__What you should do__: Write the full listing out again, word for word, but omit the pictures.

__Given material__:
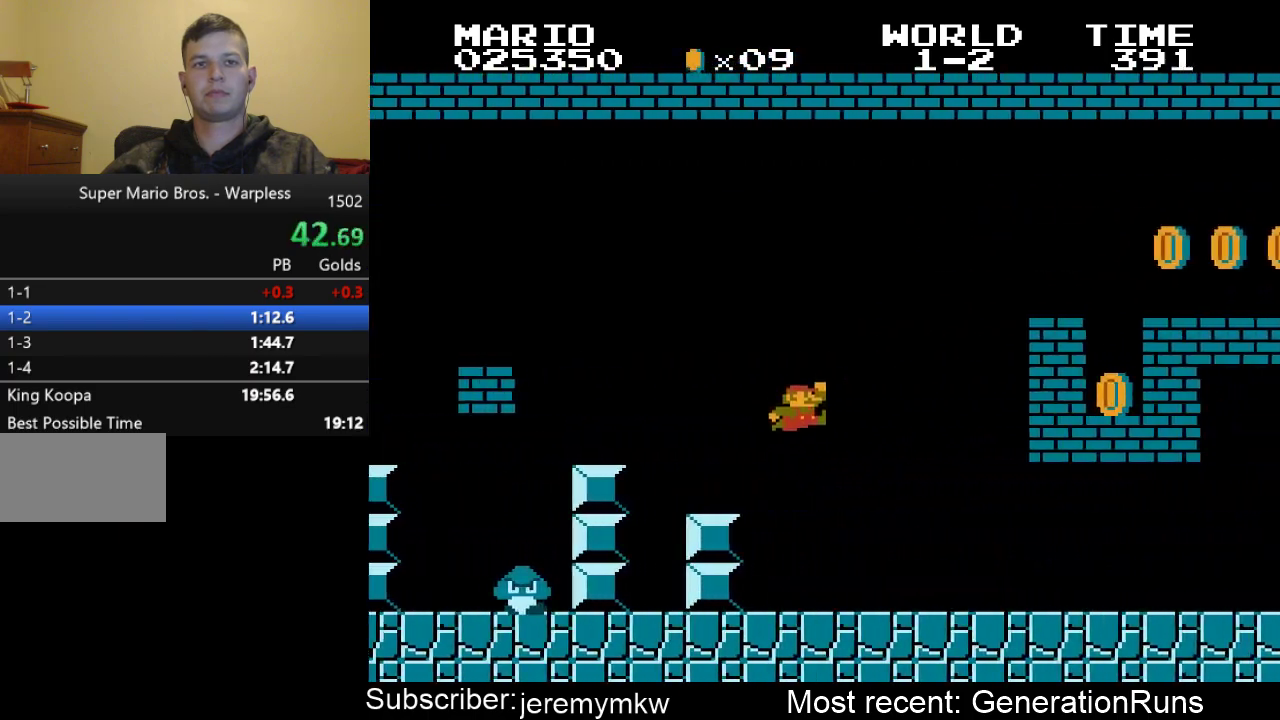
{"buttons": ["B", "DPAD_RIGHT"], "events": []}
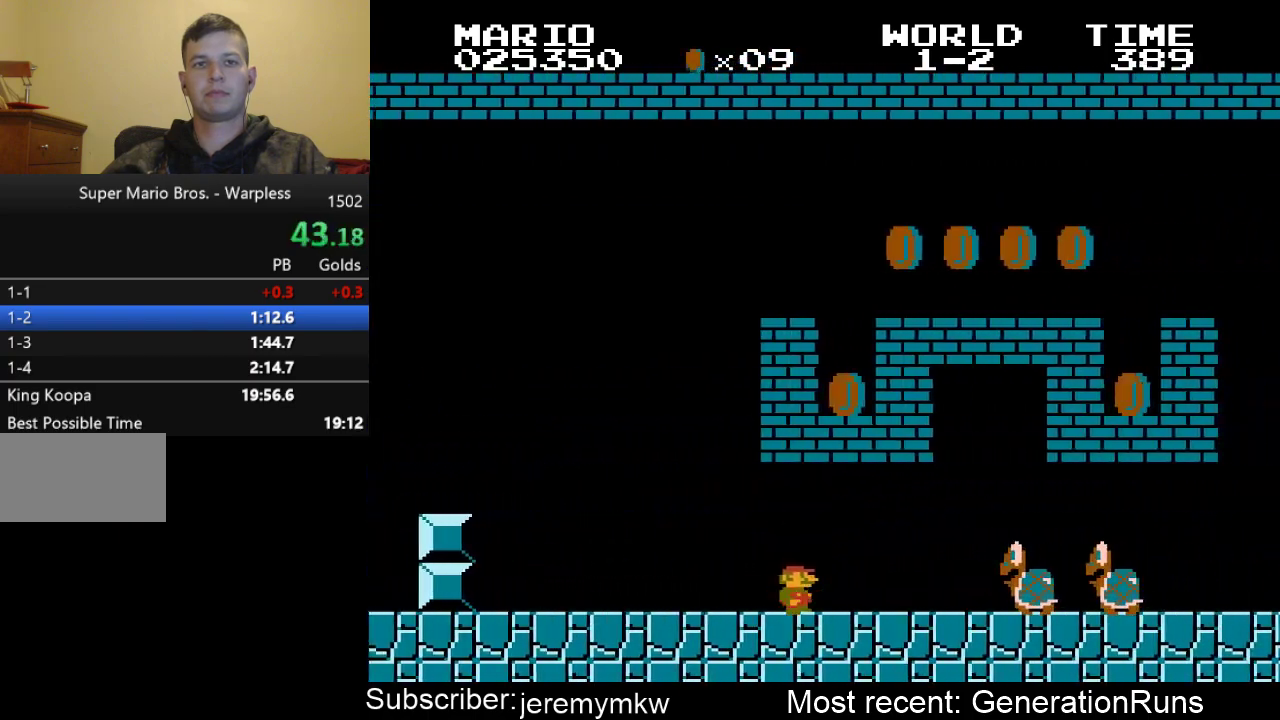
{"buttons": ["B", "DPAD_RIGHT"], "events": [[83, "A", "down"], [217, "A", "up"]]}
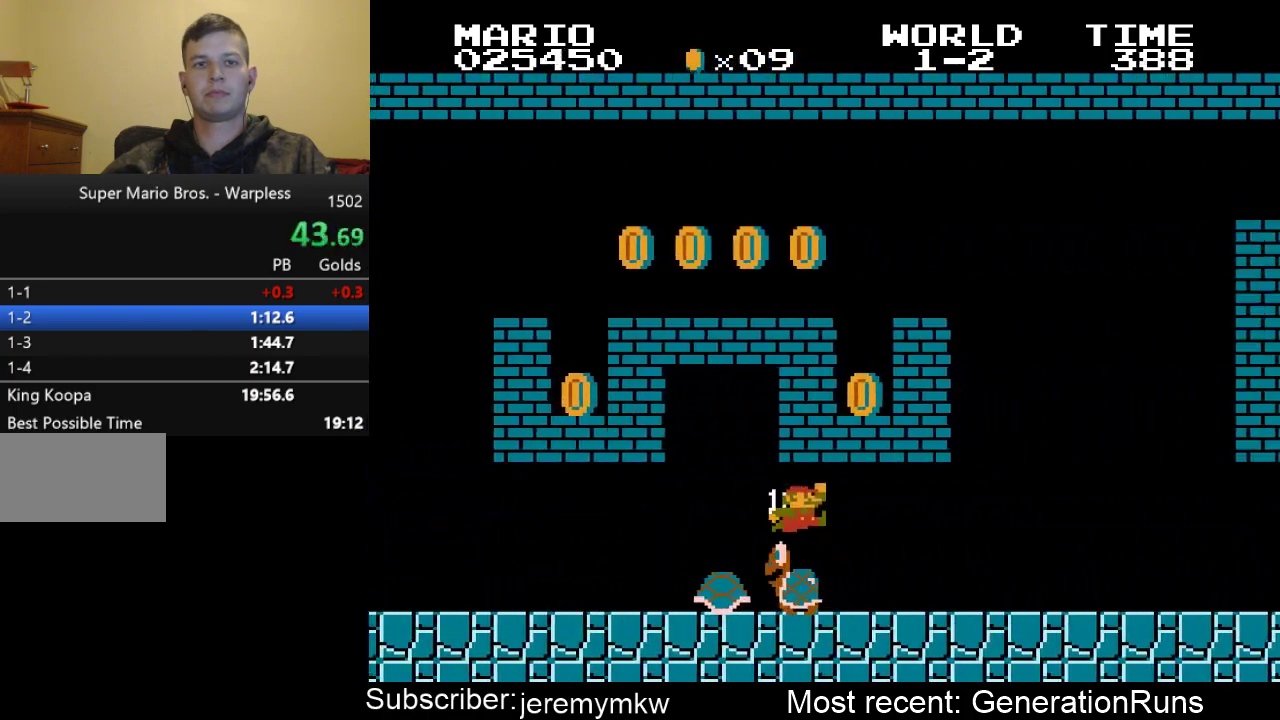
{"buttons": ["B", "DPAD_RIGHT"], "events": []}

__Exercise response__:
{"buttons": ["B", "DPAD_RIGHT"], "events": []}
{"buttons": ["B", "DPAD_RIGHT"], "events": [[83, "A", "down"], [217, "A", "up"]]}
{"buttons": ["B", "DPAD_RIGHT"], "events": []}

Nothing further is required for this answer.